• [ABOUT THIS TASK]
Where the records below reach the line containing "Enversion Documentation", start transcribing, and end with the line containing "spending all my", exactly and with nothing else added.

• [SUPPLIED INFORMATION]
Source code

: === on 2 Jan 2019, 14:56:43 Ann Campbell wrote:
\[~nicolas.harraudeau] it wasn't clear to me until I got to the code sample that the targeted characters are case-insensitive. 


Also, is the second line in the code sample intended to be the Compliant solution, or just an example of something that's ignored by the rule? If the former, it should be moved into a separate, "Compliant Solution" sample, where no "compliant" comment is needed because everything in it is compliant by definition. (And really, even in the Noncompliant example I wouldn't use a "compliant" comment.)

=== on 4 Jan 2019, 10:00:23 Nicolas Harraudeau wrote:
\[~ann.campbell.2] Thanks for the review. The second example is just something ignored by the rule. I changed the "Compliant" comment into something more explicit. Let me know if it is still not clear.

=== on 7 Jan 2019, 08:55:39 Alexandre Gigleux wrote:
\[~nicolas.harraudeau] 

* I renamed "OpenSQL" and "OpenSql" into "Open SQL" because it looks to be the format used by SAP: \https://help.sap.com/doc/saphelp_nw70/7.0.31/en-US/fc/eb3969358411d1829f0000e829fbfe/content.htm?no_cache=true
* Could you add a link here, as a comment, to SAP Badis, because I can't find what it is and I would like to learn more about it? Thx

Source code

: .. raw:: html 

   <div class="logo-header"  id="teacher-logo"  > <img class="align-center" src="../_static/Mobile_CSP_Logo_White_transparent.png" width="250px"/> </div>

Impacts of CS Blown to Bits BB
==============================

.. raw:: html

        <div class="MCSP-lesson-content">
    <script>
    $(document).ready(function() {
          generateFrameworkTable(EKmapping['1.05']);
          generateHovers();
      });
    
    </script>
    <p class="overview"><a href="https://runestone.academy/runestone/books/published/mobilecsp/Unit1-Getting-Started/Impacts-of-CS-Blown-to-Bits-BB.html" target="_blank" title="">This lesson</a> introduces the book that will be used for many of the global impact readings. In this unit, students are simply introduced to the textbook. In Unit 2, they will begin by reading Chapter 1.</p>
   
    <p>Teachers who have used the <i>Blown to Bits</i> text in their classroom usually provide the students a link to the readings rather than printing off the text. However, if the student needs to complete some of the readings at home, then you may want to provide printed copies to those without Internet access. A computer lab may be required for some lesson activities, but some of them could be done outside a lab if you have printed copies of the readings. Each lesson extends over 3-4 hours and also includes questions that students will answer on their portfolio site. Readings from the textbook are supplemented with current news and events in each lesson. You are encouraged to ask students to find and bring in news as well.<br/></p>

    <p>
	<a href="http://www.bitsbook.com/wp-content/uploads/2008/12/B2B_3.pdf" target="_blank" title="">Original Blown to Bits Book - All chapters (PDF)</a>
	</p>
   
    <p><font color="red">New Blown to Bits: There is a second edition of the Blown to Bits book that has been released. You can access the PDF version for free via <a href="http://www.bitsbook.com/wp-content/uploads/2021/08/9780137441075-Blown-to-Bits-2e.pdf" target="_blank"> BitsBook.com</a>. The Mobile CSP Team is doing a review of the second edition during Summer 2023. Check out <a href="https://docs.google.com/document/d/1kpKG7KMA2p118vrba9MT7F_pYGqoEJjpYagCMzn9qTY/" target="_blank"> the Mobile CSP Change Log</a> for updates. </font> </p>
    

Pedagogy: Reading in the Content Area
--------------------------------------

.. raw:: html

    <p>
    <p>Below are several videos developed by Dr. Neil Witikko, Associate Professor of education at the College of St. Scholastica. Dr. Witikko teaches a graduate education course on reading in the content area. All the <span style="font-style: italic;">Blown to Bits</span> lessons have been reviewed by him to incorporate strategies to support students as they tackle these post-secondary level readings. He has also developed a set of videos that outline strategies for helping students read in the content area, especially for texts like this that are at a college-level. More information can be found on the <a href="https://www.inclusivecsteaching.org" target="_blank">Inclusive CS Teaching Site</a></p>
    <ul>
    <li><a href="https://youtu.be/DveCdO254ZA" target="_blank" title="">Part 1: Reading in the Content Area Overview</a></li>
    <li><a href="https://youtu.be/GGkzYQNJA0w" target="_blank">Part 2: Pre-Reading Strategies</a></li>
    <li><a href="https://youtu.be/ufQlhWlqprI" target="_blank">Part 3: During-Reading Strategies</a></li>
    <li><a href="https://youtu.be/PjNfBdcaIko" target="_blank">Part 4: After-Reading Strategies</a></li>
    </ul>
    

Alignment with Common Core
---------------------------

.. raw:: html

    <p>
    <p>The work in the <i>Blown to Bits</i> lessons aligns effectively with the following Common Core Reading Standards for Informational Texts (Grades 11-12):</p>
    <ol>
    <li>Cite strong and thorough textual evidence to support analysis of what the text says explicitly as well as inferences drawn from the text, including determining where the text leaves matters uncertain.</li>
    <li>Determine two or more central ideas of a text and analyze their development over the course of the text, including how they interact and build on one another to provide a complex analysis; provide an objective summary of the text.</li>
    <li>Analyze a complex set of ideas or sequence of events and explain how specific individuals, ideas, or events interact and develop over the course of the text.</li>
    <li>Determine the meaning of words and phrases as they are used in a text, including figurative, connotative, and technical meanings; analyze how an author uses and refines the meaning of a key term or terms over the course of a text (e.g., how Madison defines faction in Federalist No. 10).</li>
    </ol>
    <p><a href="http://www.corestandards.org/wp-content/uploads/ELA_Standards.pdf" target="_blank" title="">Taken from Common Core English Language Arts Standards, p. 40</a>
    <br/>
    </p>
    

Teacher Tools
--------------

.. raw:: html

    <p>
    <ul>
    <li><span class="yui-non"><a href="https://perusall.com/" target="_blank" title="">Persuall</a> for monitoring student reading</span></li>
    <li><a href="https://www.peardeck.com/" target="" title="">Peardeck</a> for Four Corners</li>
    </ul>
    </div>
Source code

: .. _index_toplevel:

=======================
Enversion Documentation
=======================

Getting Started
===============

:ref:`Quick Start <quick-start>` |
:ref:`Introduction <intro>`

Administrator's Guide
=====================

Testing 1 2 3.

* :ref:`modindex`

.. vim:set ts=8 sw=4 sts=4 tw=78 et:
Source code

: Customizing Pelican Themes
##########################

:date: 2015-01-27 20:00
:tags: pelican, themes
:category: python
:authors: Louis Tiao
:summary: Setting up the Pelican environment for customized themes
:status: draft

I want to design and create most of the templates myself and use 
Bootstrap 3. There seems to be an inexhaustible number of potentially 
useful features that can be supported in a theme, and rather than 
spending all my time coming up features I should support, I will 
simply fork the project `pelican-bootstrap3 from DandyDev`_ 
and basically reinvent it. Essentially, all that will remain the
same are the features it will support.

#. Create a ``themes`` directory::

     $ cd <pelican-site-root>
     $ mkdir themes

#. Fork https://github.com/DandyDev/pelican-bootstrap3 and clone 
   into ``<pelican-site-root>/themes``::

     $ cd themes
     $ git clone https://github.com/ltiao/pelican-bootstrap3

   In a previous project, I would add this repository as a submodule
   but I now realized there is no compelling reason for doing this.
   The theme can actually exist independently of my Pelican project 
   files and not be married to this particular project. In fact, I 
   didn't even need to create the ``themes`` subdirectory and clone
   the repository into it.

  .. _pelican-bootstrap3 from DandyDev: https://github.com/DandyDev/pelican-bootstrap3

• [FINAL ANSWER]
Enversion Documentation
=======================

Getting Started
===============

:ref:`Quick Start <quick-start>` |
:ref:`Introduction <intro>`

Administrator's Guide
=====================

Testing 1 2 3.

* :ref:`modindex`

.. vim:set ts=8 sw=4 sts=4 tw=78 et:
Source code

: Customizing Pelican Themes
##########################

:date: 2015-01-27 20:00
:tags: pelican, themes
:category: python
:authors: Louis Tiao
:summary: Setting up the Pelican environment for customized themes
:status: draft

I want to design and create most of the templates myself and use 
Bootstrap 3. There seems to be an inexhaustible number of potentially 
useful features that can be supported in a theme, and rather than 
spending all my time coming up features I should support, I will 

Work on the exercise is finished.